Agrandissement : Illustration 1

Dans Maria de Pablo Larraín, la "prima donna" n’est plus une diva absolue, une star au top de sa forme, plutôt le genre tarée et déchue : il reste d’elle une image de victime, un chagrin d’amour, et le même destin tragique que dans les opéras qu’elle interprétait sur scène. Premier film sur une artiste du cinéaste chilien, Maria commence en 1977 par le décès chez elle de la cantatrice, retrouvée morte par ses deux domestiques (joués par Alba Rohrwacher et Pierfrancesco Favino), dans son splendide salon, avant d'effectuer un léger flash-back, vers les derniers jours de sa vie, à Paris. Admiré pour ses façons plastiques de rechercher le narratif, multipliant matières diverses, goût de l’archive et de la reconstitution, lyrisme virtuose, Pablo Larraín semble dorénavant un cinéaste spécialisé dans les biopics de femmes mythiques, riches et malheureuses, qui travaille avec des moments historiques précis : une semaine après l’assassinat de JFK, dans Jackie (2017), trois jours de festivités de Noël au domaine de la reine en 1991, pour Spencer (2022), autour de Lady Di. C’est sur la dernière semaine de la Callas, la grande rivale de l’ancienne première dame des États-Unis (les deux femmes ont en commun l'irrésistible porc armateur et milliardaire Aristote Onassis), qu’il s'appuie aujourd’hui pour se focaliser sur son héroïne, interprétée par Angelina Jolie, superstar américaine de tous les plans.

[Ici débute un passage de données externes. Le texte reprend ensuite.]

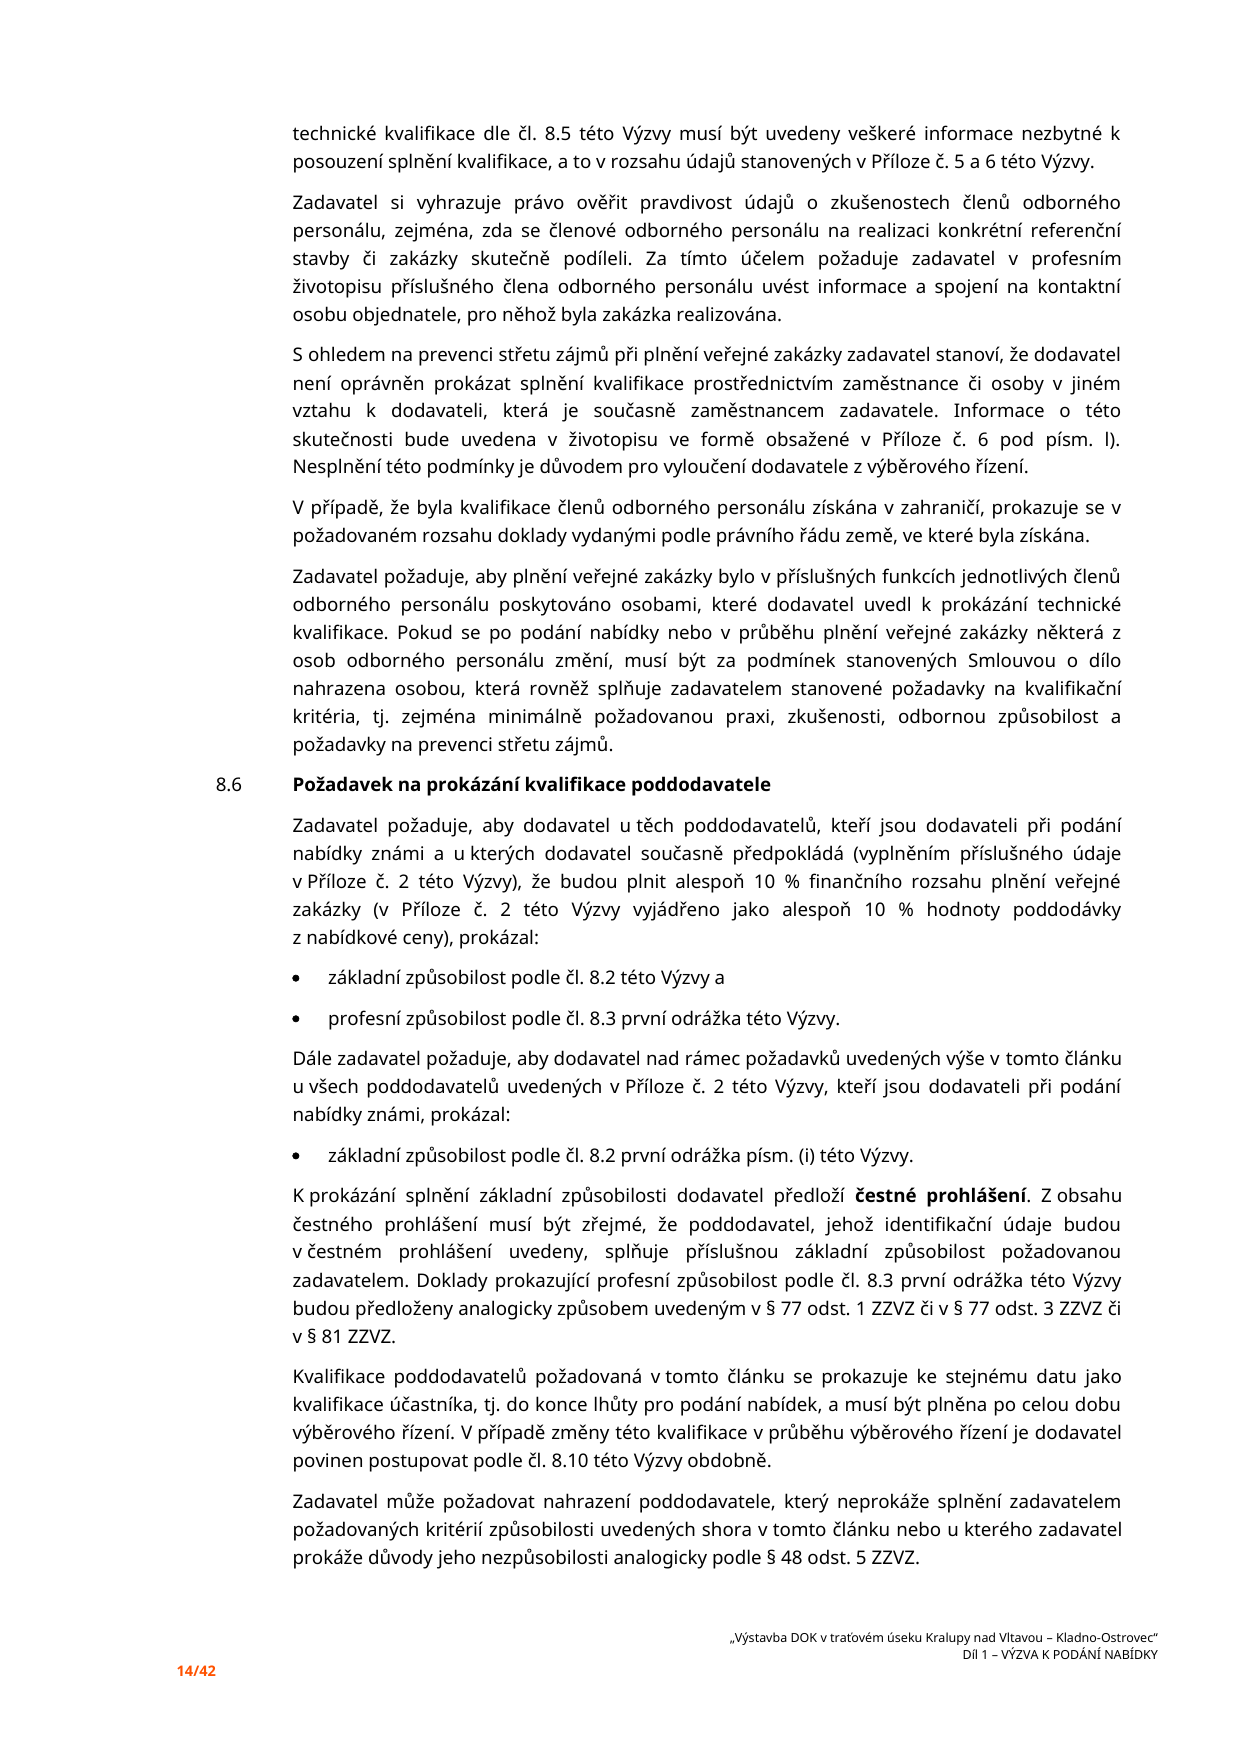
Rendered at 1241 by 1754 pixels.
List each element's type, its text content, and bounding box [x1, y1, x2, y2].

text Kvalifikace poddodavatelů požadovaná v tomto článku se prokazuje ke stejnému datu jako kvalifikace účastníka, tj. do konce lhůty pro podání nabídek, a musí být plněna po celou dobu výběrového řízení. V případě změny této kvalifikace v průběhu výběrového řízení je dodavatel povinen postupovat podle čl. 8.10 této Výzvy obdobně. [292, 1363, 1122, 1473]
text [292, 121, 1122, 174]
text Požadavek na prokázání kvalifikace poddodavatele [216, 772, 1122, 797]
text základní způsobilost podle čl. 8.2 této Výzvy a [292, 965, 1122, 990]
text S ohledem na prevenci střetu zájmů při plnění veřejné zakázky zadavatel stanoví, že dodavatel není oprávněn prokázat splnění kvalifikace prostřednictvím zaměstnance či osoby v jiném vztahu k dodavateli, která je současně zaměstnancem zadavatele. Informace o této skutečnosti bude uvedena v životopisu ve formě obsažené v Příloze č. 6 pod písm. l). Nesplnění této podmínky je důvodem pro vyloučení dodavatele z výběrového řízení. [292, 342, 1122, 479]
text základní způsobilost podle čl. 8.2 první odrážka písm. (i) této Výzvy. [292, 1142, 1122, 1168]
text Zadavatel může požadovat nahrazení poddodavatele, který neprokáže splnění zadavatelem požadovaných kritérií způsobilosti uvedených shora v tomto článku nebo u kterého zadavatel prokáže důvody jeho nezpůsobilosti analogicky podle § 48 odst. 5 ZZVZ. [292, 1488, 1122, 1569]
text Dále zadavatel požaduje, aby dodavatel nad rámec požadavků uvedených výše v tomto článku u všech poddodavatelů uvedených v Příloze č. 2 této Výzvy, kteří jsou dodavateli při podání nabídky známi, prokázal: [292, 1046, 1122, 1127]
text Zadavatel požaduje, aby plnění veřejné zakázky bylo v příslušných funkcích jednotlivých členů odborného personálu poskytováno osobami, které dodavatel uvedl k prokázání technické kvalifikace. Pokud se po podání nabídky nebo v průběhu plnění veřejné zakázky některá z osob odborného personálu změní, musí být za podmínek stanovených Smlouvou o dílo nahrazena osobou, která rovněž splňuje zadavatelem stanovené požadavky na kvalifikační kritéria, tj. zejména minimálně požadovanou praxi, zkušenosti, odbornou způsobilost a požadavky na prevenci střetu zájmů. [292, 563, 1122, 757]
text K prokázání splnění základní způsobilosti dodavatel předloží čestné prohlášení. Z obsahu čestného prohlášení musí být zřejmé, že poddodavatel, jehož identifikační údaje budou v čestném prohlášení uvedeny, splňuje příslušnou základní způsobilost požadovanou zadavatelem. Doklady prokazující profesní způsobilost podle čl. 8.3 první odrážka této Výzvy budou předloženy analogicky způsobem uvedeným v § 77 odst. 1 ZZVZ či v § 77 odst. 3 ZZVZ či v § 81 ZZVZ. [292, 1183, 1122, 1348]
text Zadavatel si vyhrazuje právo ověřit pravdivost údajů o zkušenostech členů odborného personálu, zejména, zda se členové odborného personálu na realizaci konkrétní referenční stavby či zakázky skutečně podíleli. Za tímto účelem požaduje zadavatel v profesním životopisu příslušného člena odborného personálu uvést informace a spojení na kontaktní osobu objednatele, pro něhož byla zakázka realizována. [292, 189, 1122, 327]
text profesní způsobilost podle čl. 8.3 první odrážka této Výzvy. [292, 1005, 1122, 1031]
text Zadavatel požaduje, aby dodavatel u těch poddodavatelů, kteří jsou dodavateli při podání nabídky známi a u kterých dodavatel současně předpokládá (vyplněním příslušného údaje v Příloze č. 2 této Výzvy), že budou plnit alespoň 10 % finančního rozsahu plnění veřejné zakázky (v Příloze č. 2 této Výzvy vyjádřeno jako alespoň 10 % hodnoty poddodávky z nabídkové ceny), prokázal: [292, 812, 1122, 950]
text V případě, že byla kvalifikace členů odborného personálu získána v zahraničí, prokazuje se v požadovaném rozsahu doklady vydanými podle právního řádu země, ve které byla získána. [292, 494, 1122, 548]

Personnification par un journaliste de sa drogue préférée
Toute la dernière semaine de Maria Callas a lieu en bordure du vertige existentielle, dans cette instance narrative circonstanciée et réussie, la personnification par un journaliste (l’acteur australien Kodi Smit-McPhee) de sa drogue préférée, dont elle abuse, le jeune homme lui faisant revivre des souvenirs, avoir des visions, des flash-backs. C’est là qu’est le vrai et vaste programme du film : la biographie triomphale et intimement triste de la cantatrice. Tout Maria se joue entre deux tragédies, d’un côté la perte progressive de sa voix, de l’autre son grand amour déçu, Onassis ayant choisi Jackie Kennedy, qu’il a épousée en 1968. Le film ne s’abandonne vraiment à aucune des deux, s'en tient à cette double formule enrichie d'un Best Of et d'un traumatisme originel pour encore plus nous émouvoir. La mise en scène classieuse de Larraín, faite de beaux mouvements de caméra, de décors somptueux, confine ici à un académisme feutré qui, ne cherchant pas à se libérer des carcans et des fourrures, échoue à susciter l’émotion, tire vers ce qu’il faut bien se résoudre à appeler imagerie chic ou publicitaire : quelque chose qui va droit à l’image, pas au coeur.
L'ombre d'un désintérêt
Et la fragmentation narrative, qui est l’art de Larraín, son domaine - cette quête d’un libre rayonnement dans l’espace et le temps, qui fait le déploiement formel de son cinéma en général - reste, malgré tous les gracieux mélanges de régimes d'images, à l’état de bonne copie, de bel canto. On voit ce que Maria travaille, brouillant les pistes, mêlant constamment les vraies archives (la Callas sur scène, de loin) et les fausses (les flash-backs fictionnels et non documentaires). Mais Maria ne prenant jamais le risque de se salir en allant jusqu'au bout avec son personnage, d’accompagner véritablement le désespoir d’une fin dans la vie, ne s’élève jamais. Une main invisible semble avoir retenu son geste, comme l’ombre d'un désintérêt, cette mélancolie de happy few qu’une simple vie sans triomphes, au milieu de domestiques, même adorables, ne pouvait suffire à soigner.